### Theory:

Suppose a straight line is neither vertical nor horizontal but cuts the $$y$$ axis at a certain point. This point is called the $$y$$ - intercept of the line.
The equation of the slope intercept form of the line is given by:

$$y = mx + c$$

where $$m$$ is the slope of the line, and

$$c$$ is the $$y$$ - intercept of the line.
Example:
1. Find the equation of the straight line whose slope is $$3$$, and $$y$$ - intercept is $$1$$.

Solution:

Given that $$m = 3$$ and $$c = 1$$.

Substituting the known values in the equation of the slope intercept form, we get:

$$y = mx + c$$

$$y = 3x + 1$$

$$3x - y + 1 =0$$

Therefore, the equation of the straight line is $$3x - y + 1 =0$$.
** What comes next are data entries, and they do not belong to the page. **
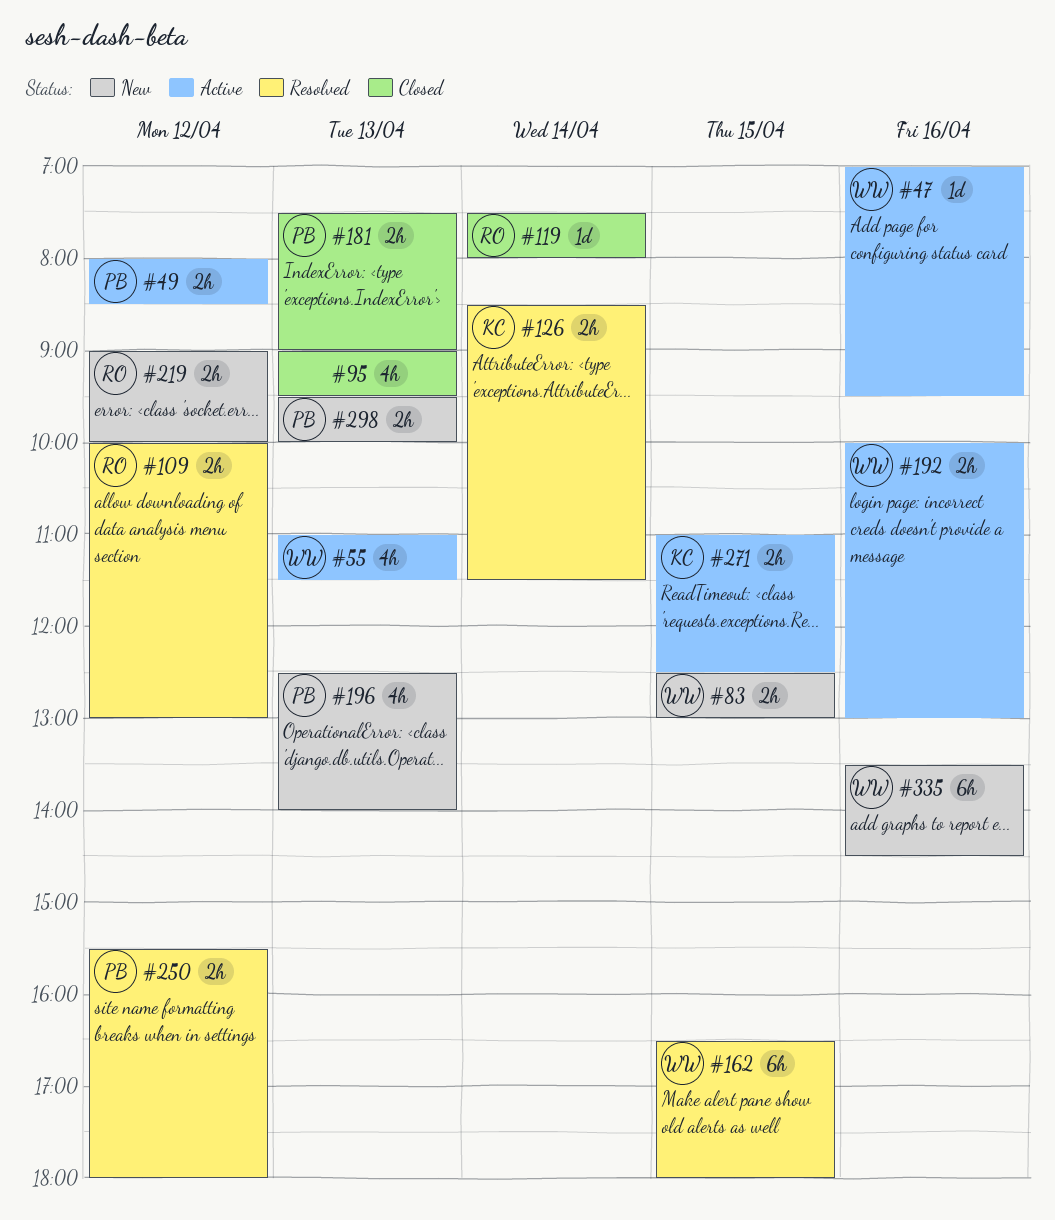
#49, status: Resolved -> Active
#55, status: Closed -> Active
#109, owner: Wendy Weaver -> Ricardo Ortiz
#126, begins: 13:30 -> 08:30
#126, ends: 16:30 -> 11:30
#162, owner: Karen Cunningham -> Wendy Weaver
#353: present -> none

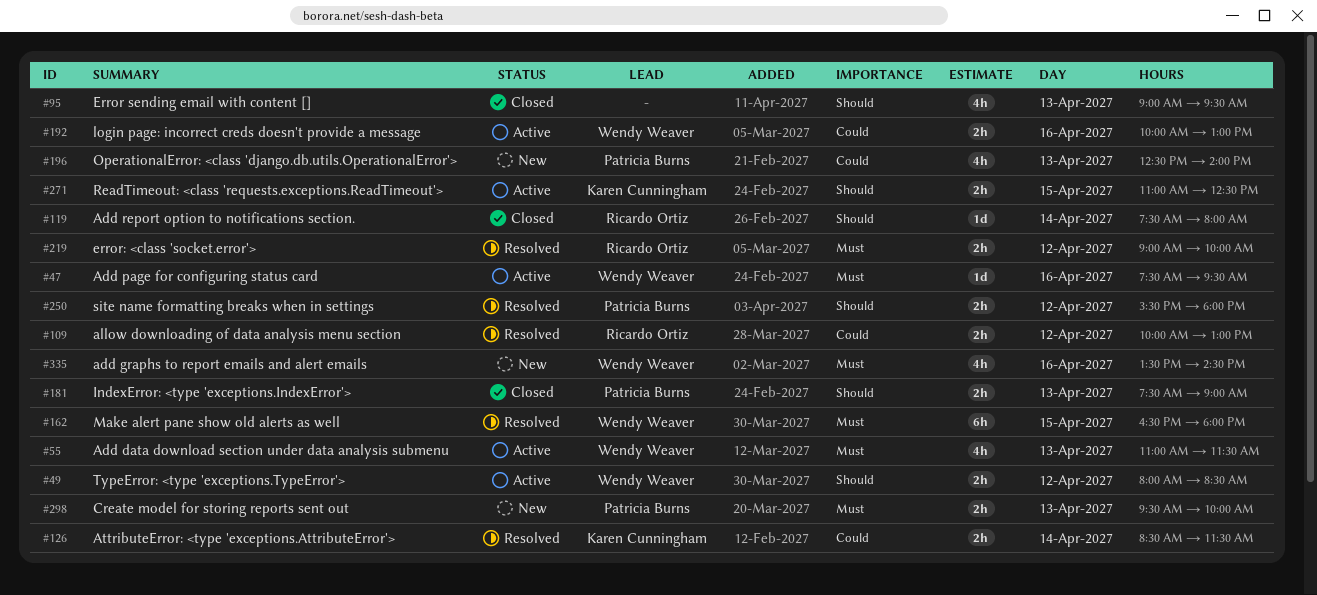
#47, begins: 07:00 -> 07:30
#49, owner: Patricia Burns -> Wendy Weaver
#83: present -> none
#219, status: New -> Resolved
#335, estimate: 6h -> 4h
2. Determine the slope and $$y$$ - intercept of the equation $$6x - 2y + 3 = 0$$.

Solution:

The given equation is $$6x - 2y + 3 = 0$$.

Let us write the given equation in the form of $$y = mx + c$$.

Thus, $$-2y = -6x - 3$$

$$y = \frac{-6}{-2}x - \frac{3}{(-2)}$$

$$y = 3x + \frac{3}{2}$$

Comparing the above equation with the slope intercept form $$y = mc + c$$, we have:

$$m = 3$$ and $$c = \frac{3}{2}$$

Therefore, the slope is $$3$$, and the $$y$$- intercept is $$\frac{3}{2}$$.